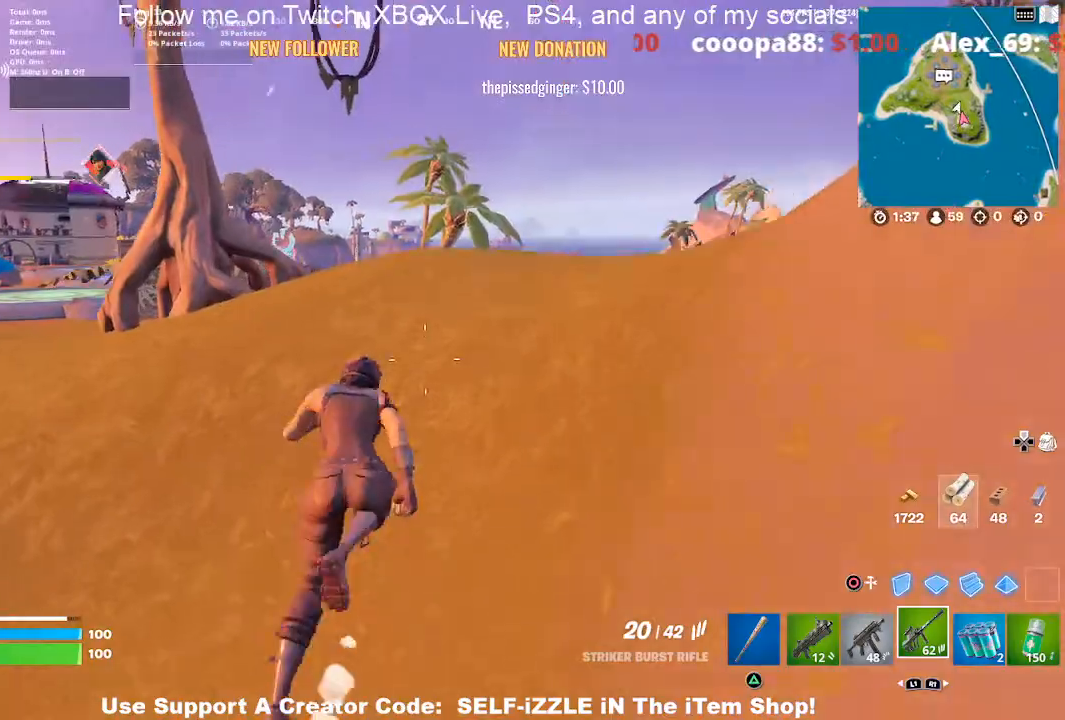
{"buttons": [], "left_stick": "up", "right_stick": "center", "events": [[133, "CROSS", "down"], [300, "CROSS", "up"]]}
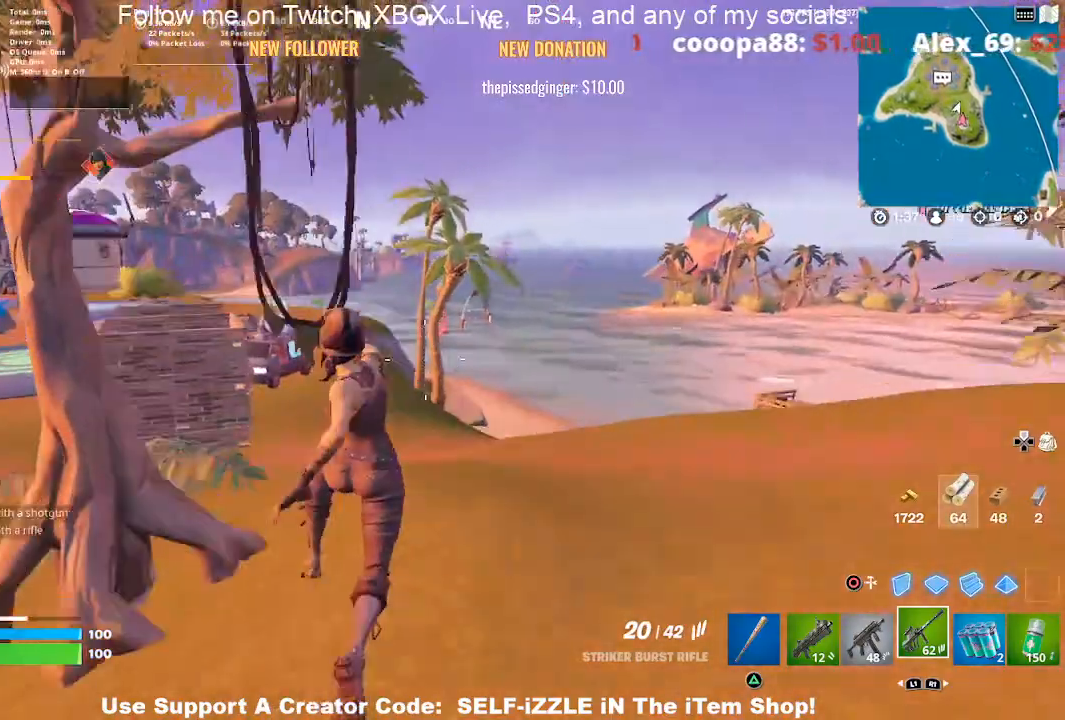
{"buttons": [], "left_stick": "up", "right_stick": "center", "events": [[67, "left_stick", "up-right"], [367, "left_stick", "up"]]}
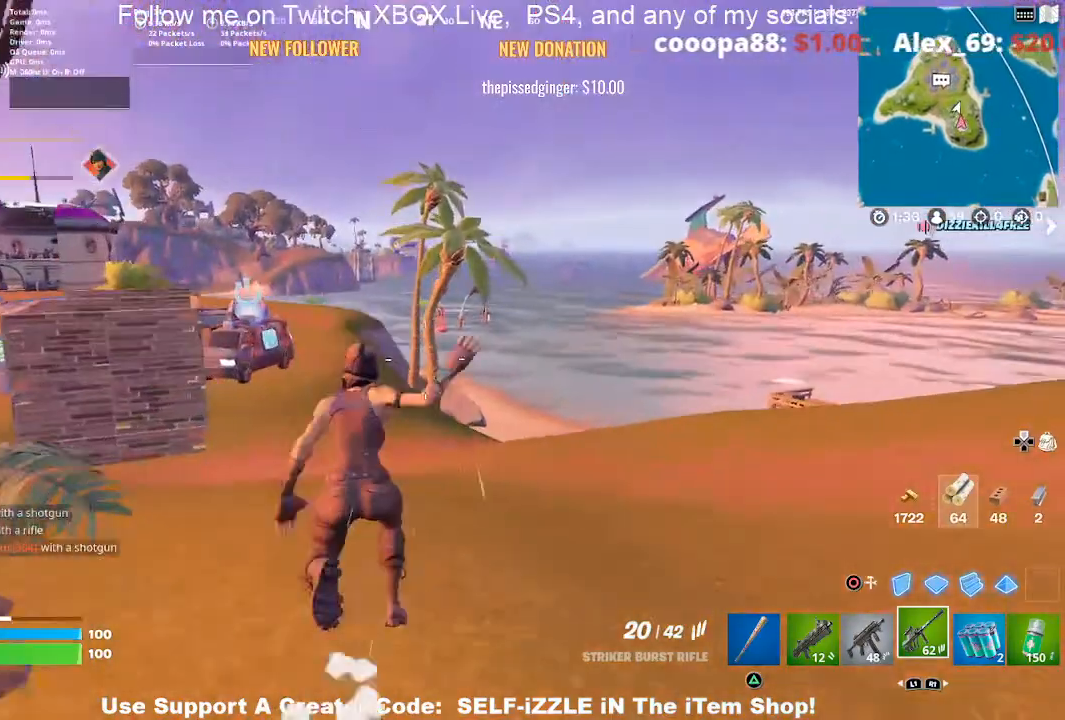
{"buttons": [], "left_stick": "up", "right_stick": "center", "events": [[200, "right_stick", "left"], [333, "right_stick", "center"]]}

### How to complete this task:
Drop the pictures and copy the data exactly.

### Task result:
{"buttons": [], "left_stick": "up", "right_stick": "center", "events": [[133, "CROSS", "down"], [300, "CROSS", "up"]]}
{"buttons": [], "left_stick": "up", "right_stick": "center", "events": [[67, "left_stick", "up-right"], [367, "left_stick", "up"]]}
{"buttons": [], "left_stick": "up", "right_stick": "center", "events": [[200, "right_stick", "left"], [333, "right_stick", "center"]]}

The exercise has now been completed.